While DROs are nice, I've found myself dialing in exact depths while doing rough cuts just because I can.  Well, these days my time is "free" anyway


----------



## hman (Sep 16, 2019)

OOPS!  Just noticed that I'd previously posted my "4 lines" idea on this very forum ... post #7, above.  Ah, well 



Ken from ontario said:


> What's next on the upgrades list? a reverse switch could come in handy.
> How about a mister?


OK, howzabout this?  Reversing switch is under a safety cover.  When the cover is snapped down, the switch is "guaranteed" to be in Foreward.  Also note the small red "Reset" pushbutton on the front.  It's a normally closed momentary button that briefly interrupts the wire going from the switch on the back of the speed pot to the circuit box on the back of the mill.  Pushing this button fools the controller into thinking I turned the speed pot all the way down, then back again.  This saves a bit of time restarting whenever I've stopped the motor.  Also lets me resume the previous speed without hunting.
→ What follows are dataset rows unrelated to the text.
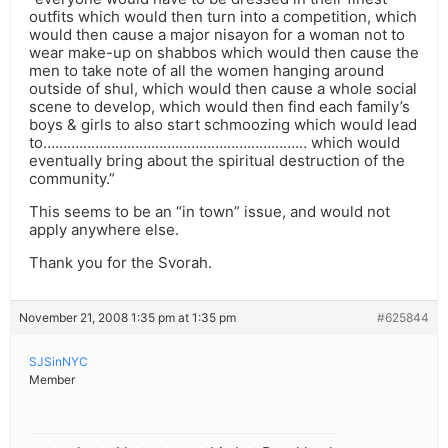
outfits which would then turn into a competition, which
would then cause a major nisayon for a woman not to
wear make-up on shabbos which would then cause the
men to take note of all the women hanging around
outside of shul, which would then cause a whole social
scene to develop, which would then find each family’s
boys & girls to also start schmoozing which would lead
to………………………………………………………… which would
eventually bring about the spiritual destruction of the
community.”
This seems to be an “in town” issue, and would not
apply anywhere else.
Thank you for the Svorah.
November 21, 2008 1:35 pm at 1:35 pm
#625844
SJSinNYC
Member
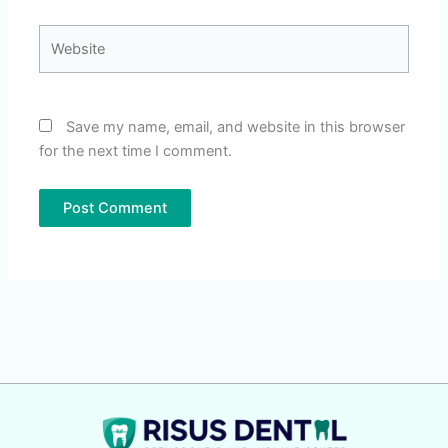
Website
Save my name, email, and website in this browser
for the next time I comment.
I have misters on my bigger (RF-30 clone) mill and on my lathe.  The mini is not yet equipped with one ... but I guess I can move one of the others over.  I do have a compressed air drop nearby


----------



## tghsmith (Oct 10, 2019)

I took a look at the Z knob and found that the dial would fit a X,Y handle,, the boss on the handle is just a little long,, ordered up another handle (still on sale) took it over to a friends big lathe,, turned the boss down to length,, bored the shaft hole to 7/16ths,, and added a recess to the front,, turned out a steel spacer/bushing to match the handle bore and the Z shaft,, pressed in place with a little loctite.. drilled and tapped the set screw,, turned a brass cap to for a final clean look..  feels very nice...


----------



## hman (Oct 10, 2019)

Nice!  I also like your cordless pencil sharpener


----------